§ **Directions for this task**
Only one stretch of the data is wanted: the line containing "### Adding the", the line containing "view, to the", and every line between them, copied exactly.

[Dataset records]
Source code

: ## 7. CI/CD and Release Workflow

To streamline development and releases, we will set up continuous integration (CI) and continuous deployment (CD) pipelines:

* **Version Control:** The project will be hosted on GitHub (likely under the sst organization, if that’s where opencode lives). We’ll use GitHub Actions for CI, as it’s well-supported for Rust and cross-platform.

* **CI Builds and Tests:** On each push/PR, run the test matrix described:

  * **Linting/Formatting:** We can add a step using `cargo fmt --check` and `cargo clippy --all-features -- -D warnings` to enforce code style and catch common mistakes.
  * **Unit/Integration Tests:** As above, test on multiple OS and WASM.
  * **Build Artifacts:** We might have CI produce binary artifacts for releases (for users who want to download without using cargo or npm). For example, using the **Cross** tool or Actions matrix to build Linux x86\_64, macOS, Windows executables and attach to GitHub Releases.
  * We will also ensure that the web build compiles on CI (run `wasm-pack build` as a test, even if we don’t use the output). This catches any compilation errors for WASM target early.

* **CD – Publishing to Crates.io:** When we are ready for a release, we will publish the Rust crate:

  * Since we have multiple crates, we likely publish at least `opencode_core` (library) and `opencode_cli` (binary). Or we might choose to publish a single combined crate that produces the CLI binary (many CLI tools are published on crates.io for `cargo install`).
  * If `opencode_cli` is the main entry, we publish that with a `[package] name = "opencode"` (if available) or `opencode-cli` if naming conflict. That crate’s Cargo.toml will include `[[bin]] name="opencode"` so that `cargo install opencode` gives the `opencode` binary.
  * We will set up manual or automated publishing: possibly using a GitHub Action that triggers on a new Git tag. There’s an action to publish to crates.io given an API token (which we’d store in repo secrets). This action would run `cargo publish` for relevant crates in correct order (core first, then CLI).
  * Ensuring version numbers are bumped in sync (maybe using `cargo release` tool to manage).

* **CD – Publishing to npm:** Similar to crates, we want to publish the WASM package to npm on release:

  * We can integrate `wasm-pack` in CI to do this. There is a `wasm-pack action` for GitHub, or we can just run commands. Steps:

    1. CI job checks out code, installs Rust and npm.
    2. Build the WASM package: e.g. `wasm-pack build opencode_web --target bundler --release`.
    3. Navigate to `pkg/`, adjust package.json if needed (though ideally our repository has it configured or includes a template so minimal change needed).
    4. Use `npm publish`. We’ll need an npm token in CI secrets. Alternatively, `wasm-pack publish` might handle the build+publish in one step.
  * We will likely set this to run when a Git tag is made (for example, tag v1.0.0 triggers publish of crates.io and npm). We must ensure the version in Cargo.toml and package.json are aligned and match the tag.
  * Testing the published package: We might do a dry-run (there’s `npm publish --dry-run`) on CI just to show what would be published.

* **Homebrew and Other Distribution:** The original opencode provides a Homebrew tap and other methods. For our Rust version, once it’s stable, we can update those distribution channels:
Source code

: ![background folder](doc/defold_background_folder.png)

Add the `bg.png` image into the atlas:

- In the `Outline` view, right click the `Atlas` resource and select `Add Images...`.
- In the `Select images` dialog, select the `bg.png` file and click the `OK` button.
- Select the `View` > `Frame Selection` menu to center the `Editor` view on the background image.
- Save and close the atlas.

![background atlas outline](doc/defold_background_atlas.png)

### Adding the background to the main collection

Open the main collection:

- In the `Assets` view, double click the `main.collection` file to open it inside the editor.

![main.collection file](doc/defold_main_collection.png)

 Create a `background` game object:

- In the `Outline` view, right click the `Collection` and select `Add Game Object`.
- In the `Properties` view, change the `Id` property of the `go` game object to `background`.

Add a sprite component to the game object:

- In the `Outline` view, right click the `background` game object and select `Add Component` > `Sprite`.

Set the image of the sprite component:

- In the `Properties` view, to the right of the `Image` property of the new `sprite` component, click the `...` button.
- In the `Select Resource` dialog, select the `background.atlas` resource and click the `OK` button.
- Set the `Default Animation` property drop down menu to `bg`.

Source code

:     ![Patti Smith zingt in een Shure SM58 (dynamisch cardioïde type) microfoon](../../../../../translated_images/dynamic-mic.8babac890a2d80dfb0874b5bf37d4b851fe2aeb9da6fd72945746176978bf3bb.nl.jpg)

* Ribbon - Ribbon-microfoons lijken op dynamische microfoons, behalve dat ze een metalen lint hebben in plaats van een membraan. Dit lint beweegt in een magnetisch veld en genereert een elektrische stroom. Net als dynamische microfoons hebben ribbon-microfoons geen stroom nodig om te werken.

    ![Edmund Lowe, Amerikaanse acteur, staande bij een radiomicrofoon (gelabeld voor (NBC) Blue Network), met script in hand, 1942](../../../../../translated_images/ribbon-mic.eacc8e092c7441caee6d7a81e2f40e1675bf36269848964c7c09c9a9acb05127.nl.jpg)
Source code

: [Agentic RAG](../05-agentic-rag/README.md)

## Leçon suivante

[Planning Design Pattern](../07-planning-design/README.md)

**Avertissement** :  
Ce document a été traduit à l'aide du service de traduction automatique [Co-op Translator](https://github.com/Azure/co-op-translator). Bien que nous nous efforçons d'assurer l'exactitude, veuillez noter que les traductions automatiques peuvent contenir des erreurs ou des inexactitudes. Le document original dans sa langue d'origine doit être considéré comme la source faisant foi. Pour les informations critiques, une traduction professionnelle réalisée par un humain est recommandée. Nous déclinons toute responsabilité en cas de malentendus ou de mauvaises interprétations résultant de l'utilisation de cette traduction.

§ **Written solution**
### Adding the background to the main collection

Open the main collection:

- In the `Assets` view, double click the `main.collection` file to open it inside the editor.

![main.collection file](doc/defold_main_collection.png)

 Create a `background` game object:

- In the `Outline` view, right click the `Collection` and select `Add Game Object`.
- In the `Properties` view, change the `Id` property of the `go` game object to `background`.

Add a sprite component to the game object:

- In the `Outline` view, right click the `background` game object and select `Add Component` > `Sprite`.

Set the image of the sprite component:

- In the `Properties` view, to the right of the `Image` property of the new `sprite` component, click the `...` button.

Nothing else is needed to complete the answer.